:: TEXTE À LIRE ::
Les militants de l’opposition togolaise ont de tout temps fait leur introspection ; ils se sont maintes fois remis en question. Mais il apparait que ce processus n’a pas encore donné de fruits parce que nous nous sommes toujours posé une question qui ne nous avance pas, plutôt que celle qui nous permettrait de progresser. En l’occurrence nous nous sommes toujours demandé « qui est le fautif » après chaque échec, alors que la question devrait plutôt être « qu’est-ce qui n’a pas marché (et donc mérite d’être changé)? ».

Tout le monde s’engage dans la lutte pour le changement politique avec les bonnes intentions. Si nous continuons par poser la question en termes de « qui » est à l’origine de l’échec, c’est que nous cherchons quelqu’un ou des gens à indexer, nous sommes à la recherche de boucs émissaires ; et même si on les identifiait (ce qui n’est jamais certain) on ne dispose d’aucune sanction susceptible d’aider la cause commune. Le « qui » est personnalisé et met les gens sur la défensive, et ce n’est pas sûr qu’une fois indexées ces personnes changeront. Le « qui » est un homme de chair et de sang; s’il est critiqué il se sentira humilié, se défendra et voudrait démontrer qu’il a raison au lieu de chercher à s’améliorer ; le « qui » est plus émotionnel que rationnel.

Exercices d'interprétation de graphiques
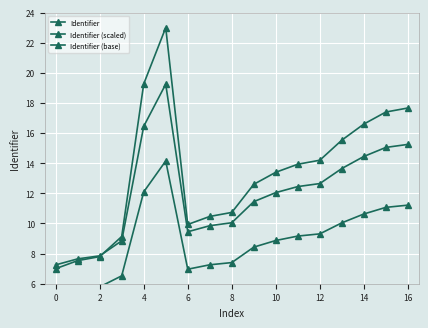

List the series in order of their overall mean, highest first.

Identifier, Identifier (scaled), Identifier (base)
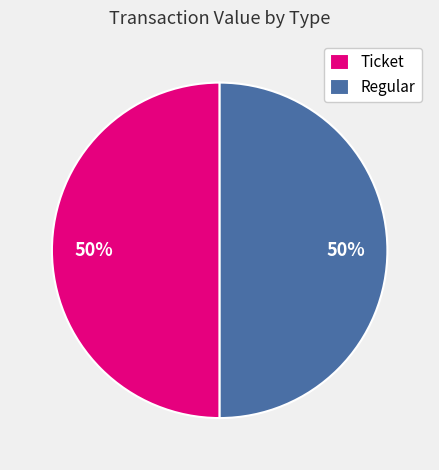

How many slices are in this pie chart?

2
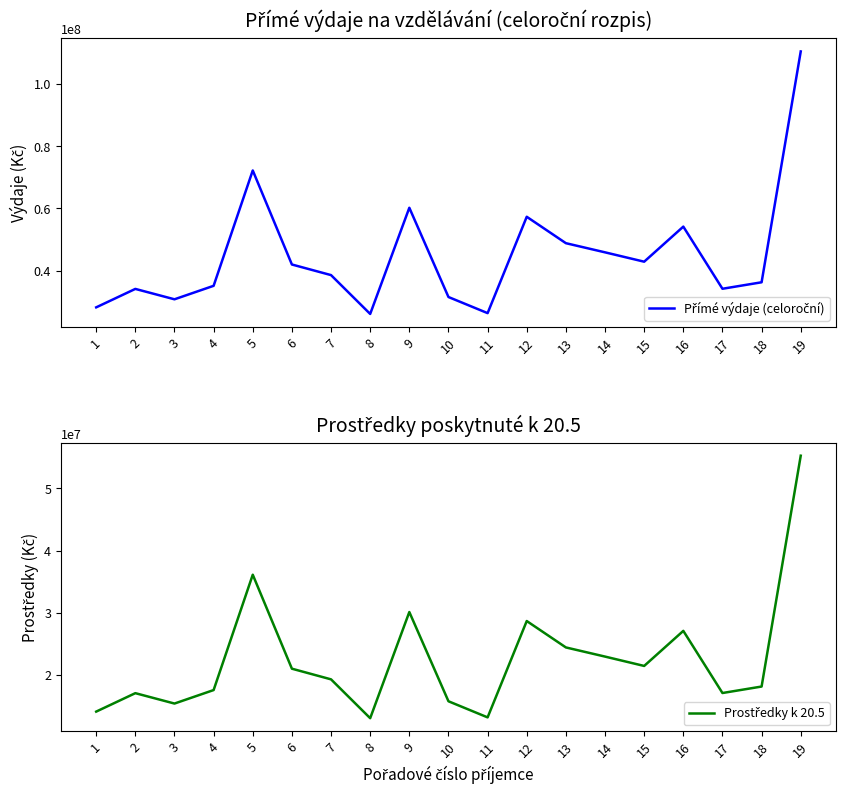

At which category does Přímé výdaje (celoroční) reach its first local peak?

2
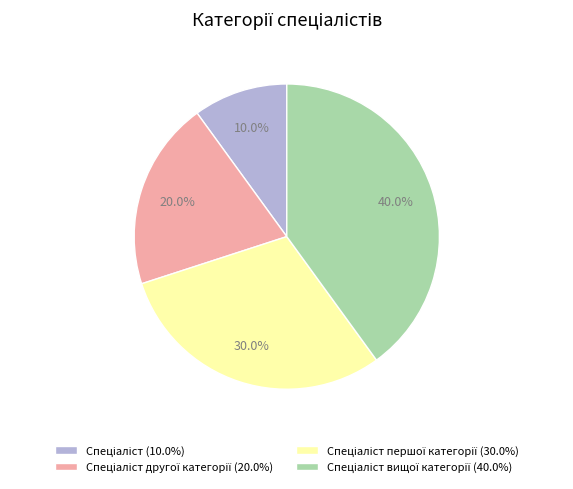

Is there any slice that represents more than half of the pie?

No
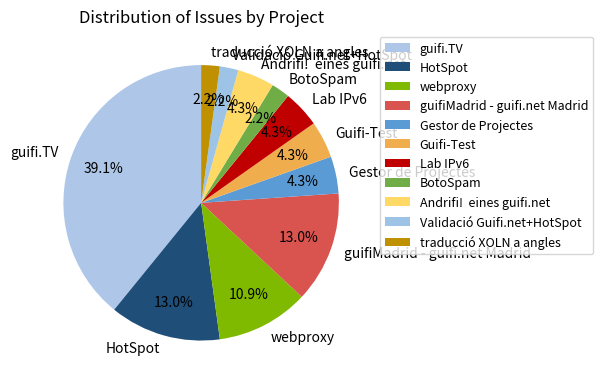

Which category has the biggest portion of the pie?

guifi.TV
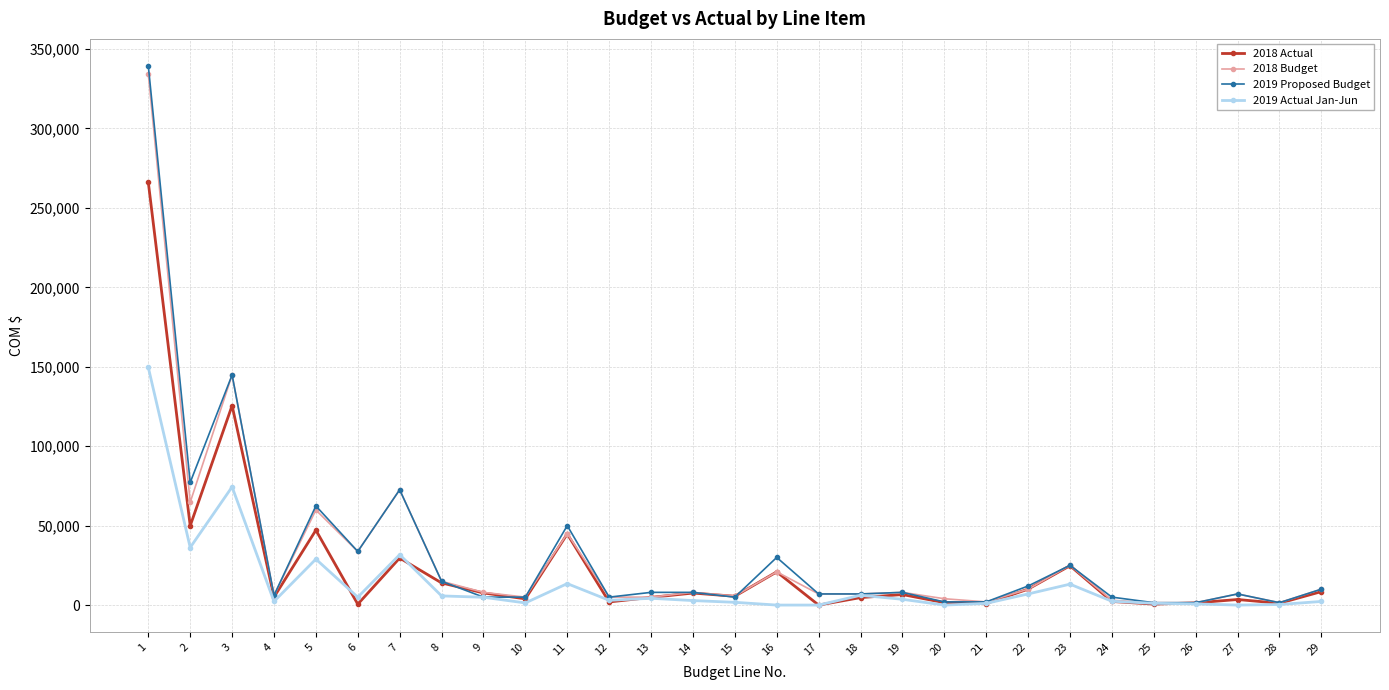

The 2019 Proposed Budget series shows 1500.0 at 25. True or false?

True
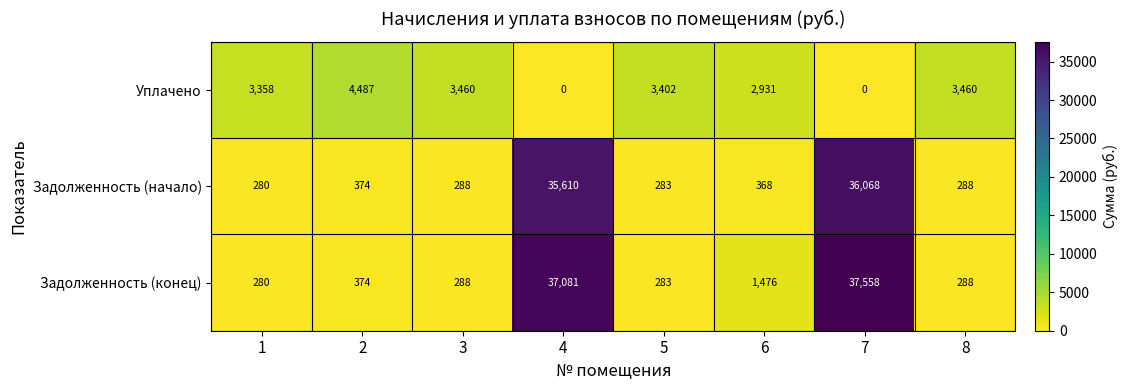

True or false: Задолженность (начало) has a value of 456 at 5.

False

:: TÂCHE 1 ::
Recopiez mot pour mot l'intégralité du texte sur l'introspection des militants de l'opposition togolaise.
:: TÂCHE 2 ::
Citez la liste depuis la ligne contenant « How many slices are in this pie chart? », comprise, jusqu'à la toute dernière ligne de la liste. Laissez les images de côté.
Le texte et la liste sont deux documents sans lien entre eux.

:: RÉPONSE 1 ::
Les militants de l’opposition togolaise ont de tout temps fait leur introspection ; ils se sont maintes fois remis en question. Mais il apparait que ce processus n’a pas encore donné de fruits parce que nous nous sommes toujours posé une question qui ne nous avance pas, plutôt que celle qui nous permettrait de progresser. En l’occurrence nous nous sommes toujours demandé « qui est le fautif » après chaque échec, alors que la question devrait plutôt être « qu’est-ce qui n’a pas marché (et donc mérite d’être changé)? ».

Tout le monde s’engage dans la lutte pour le changement politique avec les bonnes intentions. Si nous continuons par poser la question en termes de « qui » est à l’origine de l’échec, c’est que nous cherchons quelqu’un ou des gens à indexer, nous sommes à la recherche de boucs émissaires ; et même si on les identifiait (ce qui n’est jamais certain) on ne dispose d’aucune sanction susceptible d’aider la cause commune. Le « qui » est personnalisé et met les gens sur la défensive, et ce n’est pas sûr qu’une fois indexées ces personnes changeront. Le « qui » est un homme de chair et de sang; s’il est critiqué il se sentira humilié, se défendra et voudrait démontrer qu’il a raison au lieu de chercher à s’améliorer ; le « qui » est plus émotionnel que rationnel.

:: RÉPONSE 2 ::
How many slices are in this pie chart?

2

At which category does Přímé výdaje (celoroční) reach its first local peak?

2

Is there any slice that represents more than half of the pie?

No

Which category has the biggest portion of the pie?

guifi.TV

The 2019 Proposed Budget series shows 1500.0 at 25. True or false?

True

True or false: Задолженность (начало) has a value of 456 at 5.

False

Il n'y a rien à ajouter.